## Source extract
● ● ● ●
It is known that when using a concrete road surface as a monolithic whole because the concrete parts are under pressure both in transverse and in the span direction, the maintenance costs are substantially lower and the life of the span structure can be prolonged. The compressive stress in the concrete surface in the span direction is usually realized by means of a temporary support of the supporting steel structure ensuring that the supporting structure is bend in the upward direction. Subsequently, the surface is poured on the site in parts in a specific sequence or pre-fabricated concrete elements are placed to form the road surface, after which the joints between and the recesses in the concrete elements serving to connect them with the supporting structure are filled with mortar. After hardening of the road surface or of the mortar in the joints and recesses the temporary supporting structure is removed with the result that the road surface and the joints transverse to the span direction are subjected to pressure by its own weight in the span direction. The compressive stress in the concrete elements transverse to the span direction can be applied in the known manner on the site or in the factory by means of prestressed reinforcement.
The laborious erection of an auxiliary supporting structure and the subsequent removal thereof can be left out by using the construction method known from US-A-4,343,123. The compressive forces in the concrete elements are generated by placing hydraulic pressure means of a specific type, so called flat jacks, in a joint between two concrete elements, which are fixedly attached to the supporting construction to form consoles for the hydraulic pressure means. Such a flat jack comprises two parallel pressure plates connected at their perimeter by a channel part with a diameter wider than the maximum distance between the pressure plates. The hydraulic pressure means are placed on a beam of the supporting construction to create a bending moment in said beam. This structure implies that an only locally compressive forces can be generated at a specific part of the edges of the concrete elements bordering the joint and, thus, limits the maximum force to be applied when compared with the above discussed bent-out construction where the edges of two adjacent concrete elements contacting each other over their entire surface. After pressurizing the concrete elements a part of the joint is filled with so called babbit material. After hardening of said material the flat jacks are depressurized and removed, the voids being formed by removing the flat jacks being filled with another substantially incompressible material, such as concrete. The strength of the concrete and the locally acting flat jacks limit the possible compressive forces in the road surface. The combination of relatively low local compressive forces in the road surface and attaching the road surface rigidly to the supporting construction before pressurizing the flat jacks decreases the possibility to compensate the creep of the concrete road surface and the favourable influence on the bending moment in the construction.
The object of the invention is to provide a construction method and span structure of the above type in which the road surface can be pressurized in the span direction without requiring an auxiliary structure as a temporary support while retaining the possibility to exert very high compressive forces in the concrete elements with relatively simple and inexpensive means.
According to the invention this object is attained by

providing stops, which take up the forces in the span direction, applied in the concrete elements, at the ends of the span structure, said stops allowing a horizontal shift of the concrete element between the stop and the pressure vessel with respect to the supporting structure;
providing pressure means comprising as pressure vessel (7) a metal tube flattened with smooth flowing forms in cross-section, the long axis of the flattened metal tube, seen in cross-section, being positioned substantially parallel to the main plane of the joint (4) and said metal tube being located completely inside the joint (4),
pressuring the whole road surface in the span direction to compensate from the beginning shrinkage and creep effects such that the road surface functions as a monolithic whole;
after pressurizing rigidly connecting the concrete elements to the supporting construction; and
filling under pressure the flattened metal tube with a hardening and after hardening substantially incompressible mass.
● ● ● ●
## Problems and tasks
**A.** From the text on concrete road surfaces, list every measure by which the invention attains its stated object.
**B.** Reproduce the text on concrete road surfaces word for word, covering everything from "The object of" down to "and inexpensive means.".

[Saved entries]
● ● ● ●
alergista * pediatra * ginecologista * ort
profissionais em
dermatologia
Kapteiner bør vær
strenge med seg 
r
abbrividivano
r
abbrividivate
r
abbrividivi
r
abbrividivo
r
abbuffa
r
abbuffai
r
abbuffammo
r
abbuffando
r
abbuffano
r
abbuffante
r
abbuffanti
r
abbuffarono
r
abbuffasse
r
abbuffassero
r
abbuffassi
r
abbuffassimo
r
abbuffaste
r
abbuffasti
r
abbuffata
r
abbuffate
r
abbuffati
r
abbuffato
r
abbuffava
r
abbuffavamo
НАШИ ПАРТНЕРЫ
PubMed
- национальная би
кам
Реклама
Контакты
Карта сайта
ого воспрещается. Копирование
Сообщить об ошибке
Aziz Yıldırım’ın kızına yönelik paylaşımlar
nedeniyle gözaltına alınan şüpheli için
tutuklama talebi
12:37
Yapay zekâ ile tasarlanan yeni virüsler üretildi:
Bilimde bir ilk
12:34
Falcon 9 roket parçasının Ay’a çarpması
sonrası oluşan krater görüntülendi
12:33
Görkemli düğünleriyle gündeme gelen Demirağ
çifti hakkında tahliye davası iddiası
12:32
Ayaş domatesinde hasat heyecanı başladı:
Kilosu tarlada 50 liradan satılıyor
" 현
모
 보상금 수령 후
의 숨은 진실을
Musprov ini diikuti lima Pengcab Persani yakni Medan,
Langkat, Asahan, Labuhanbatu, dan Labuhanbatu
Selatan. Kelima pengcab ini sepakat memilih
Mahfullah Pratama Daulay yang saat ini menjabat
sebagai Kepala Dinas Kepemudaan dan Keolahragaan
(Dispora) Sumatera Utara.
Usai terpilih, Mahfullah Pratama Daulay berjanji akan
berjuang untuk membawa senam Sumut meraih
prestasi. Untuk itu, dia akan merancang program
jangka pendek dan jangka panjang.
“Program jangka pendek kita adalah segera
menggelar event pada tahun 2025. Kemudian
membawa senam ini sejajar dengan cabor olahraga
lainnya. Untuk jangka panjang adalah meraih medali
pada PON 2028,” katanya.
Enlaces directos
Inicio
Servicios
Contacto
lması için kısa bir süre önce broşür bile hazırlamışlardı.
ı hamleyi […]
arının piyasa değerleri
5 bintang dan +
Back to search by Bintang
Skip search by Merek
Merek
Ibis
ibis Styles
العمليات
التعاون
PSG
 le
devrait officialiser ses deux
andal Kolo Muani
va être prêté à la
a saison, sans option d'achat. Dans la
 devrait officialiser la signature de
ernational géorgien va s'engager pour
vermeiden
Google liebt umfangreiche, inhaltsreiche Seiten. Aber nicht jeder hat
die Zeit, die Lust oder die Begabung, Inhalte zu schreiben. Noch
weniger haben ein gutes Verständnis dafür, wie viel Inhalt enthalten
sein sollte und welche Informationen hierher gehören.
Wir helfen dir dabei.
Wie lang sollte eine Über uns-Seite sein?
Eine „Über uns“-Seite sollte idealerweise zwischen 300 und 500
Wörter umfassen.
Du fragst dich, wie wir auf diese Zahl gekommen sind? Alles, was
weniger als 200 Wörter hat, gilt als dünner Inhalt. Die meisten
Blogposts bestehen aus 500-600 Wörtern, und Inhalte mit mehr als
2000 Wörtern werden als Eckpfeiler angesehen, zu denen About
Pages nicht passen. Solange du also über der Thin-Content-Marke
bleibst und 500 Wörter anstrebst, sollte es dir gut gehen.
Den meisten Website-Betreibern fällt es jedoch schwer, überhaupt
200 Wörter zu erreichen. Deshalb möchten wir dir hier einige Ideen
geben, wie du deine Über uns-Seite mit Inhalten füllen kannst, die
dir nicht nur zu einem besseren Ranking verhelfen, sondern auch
● ● ● ●
## Answers below
**A.**
- Providing stops at the ends of the span structure that take up the span-direction forces applied in the concrete elements, while allowing the concrete element between the stop and the pressure vessel to shift horizontally with respect to the supporting structure.
- Providing pressure means whose pressure vessel is a metal tube flattened with smooth flowing forms in cross-section, with the tube's long axis substantially parallel to the main plane of the joint and the tube located completely inside the joint.
- Pressurizing the whole road surface in the span direction to compensate from the beginning for shrinkage and creep effects, so that the road surface functions as a monolithic whole.
- After pressurizing, rigidly connecting the concrete elements to the supporting construction.
- Filling the flattened metal tube under pressure with a hardening mass that is substantially incompressible after hardening.

**B.**
The object of the invention is to provide a construction method and span structure of the above type in which the road surface can be pressurized in the span direction without requiring an auxiliary structure as a temporary support while retaining the possibility to exert very high compressive forces in the concrete elements with relatively simple and inexpensive means.